1940s

During World War II, much attention and organizing around eugenics shifted over to concerns about wartime preparedness. In 1943, the President of the American Eugenics Society, Maurice Bigelow, sent frequent letters to the Board of Directors as their funding, membership, and publication began to dwindle. While the American Eugenics Society struggled financially and socially, they remained determined to press onward. Board members like Ellsworth Huntington remained steadfast in their belief that after the war it would be “very easy for the Society to resume operations” and hoped that it would be on an even larger scale than in the past. 
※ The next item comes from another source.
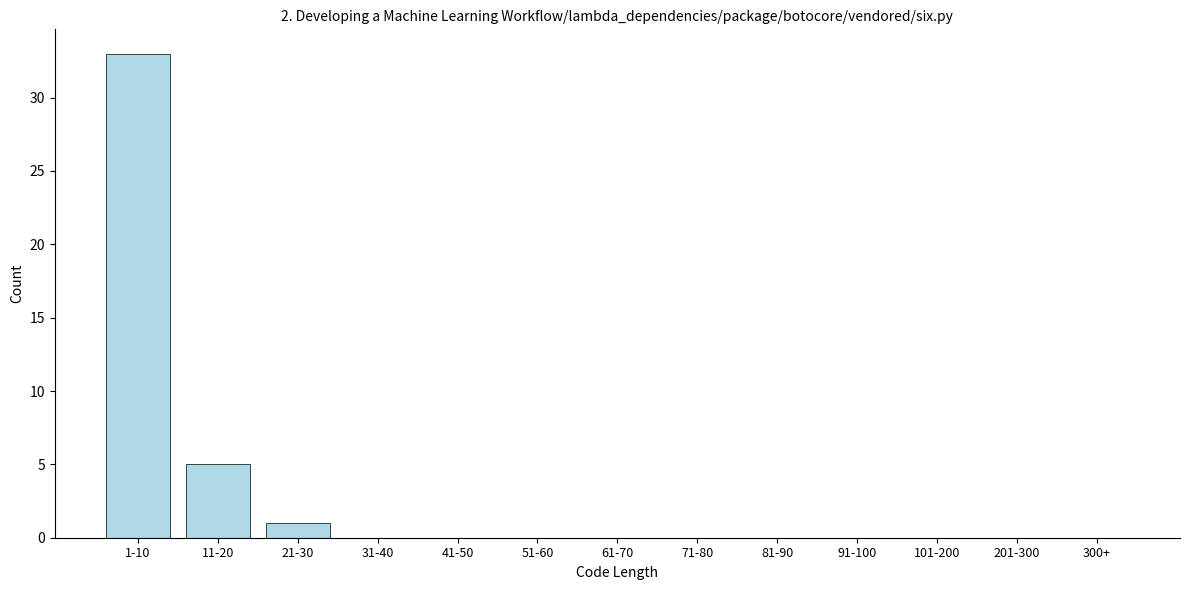

Reading left to right, extract all data points from this chart.

1-10=33	11-20=5	21-30=1	31-40=0	41-50=0	51-60=0	61-70=0	71-80=0	81-90=0	91-100=0	101-200=0	201-300=0	300+=0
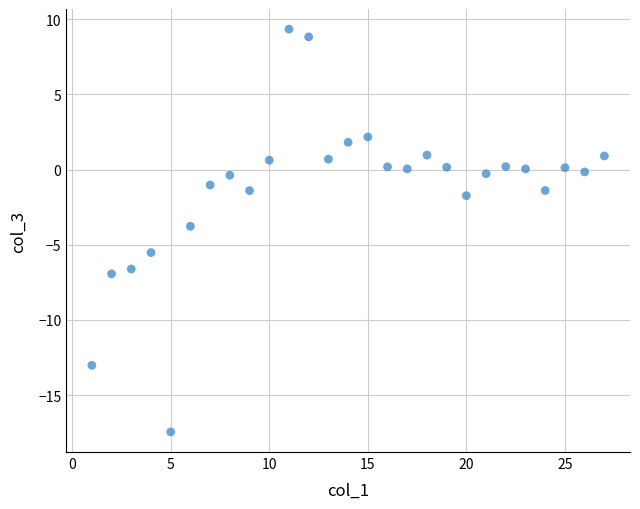

What is the range of X values (max minus min)?

26.0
As news about Nazism in Germany and the devastation of the Holocaust reached the United States, the word “eugenics” quickly became attributed to it. While some American eugenicists applauded Nazism, most tried to distance themselves from its explicit genocide of Jewish people, disabled people, people of color, and other marginalized people. To salvage the eugenic mission in a post-war era, members of the American Eugenics Society offered new names such as “human-relations” or “social-relations” to disguise and rebrand their work, but they ultimately decided to keep their name. Frederick Osborn, then President of the American Eugenics Society, published an article in Eugenical News stating that “the available evidence, however insufficient it may be, points to the necessity of making eugenics a part of all programs of human life on earth.”

In 1946, the Governor of Connecticut commissioned a continuation of the 1938 survey that sought to assess the quality of human “stock” across the state. This new study, entitled “The Social Adjustment of Morons in a Connecticut City” focused on the differences between non-institutionalized “morons” and “nonmorons” in Millport, Connecticut. They describe how their study was more reliable given that it followed a more standard scientific method, such as including a control population of “nonmorons” for comparison.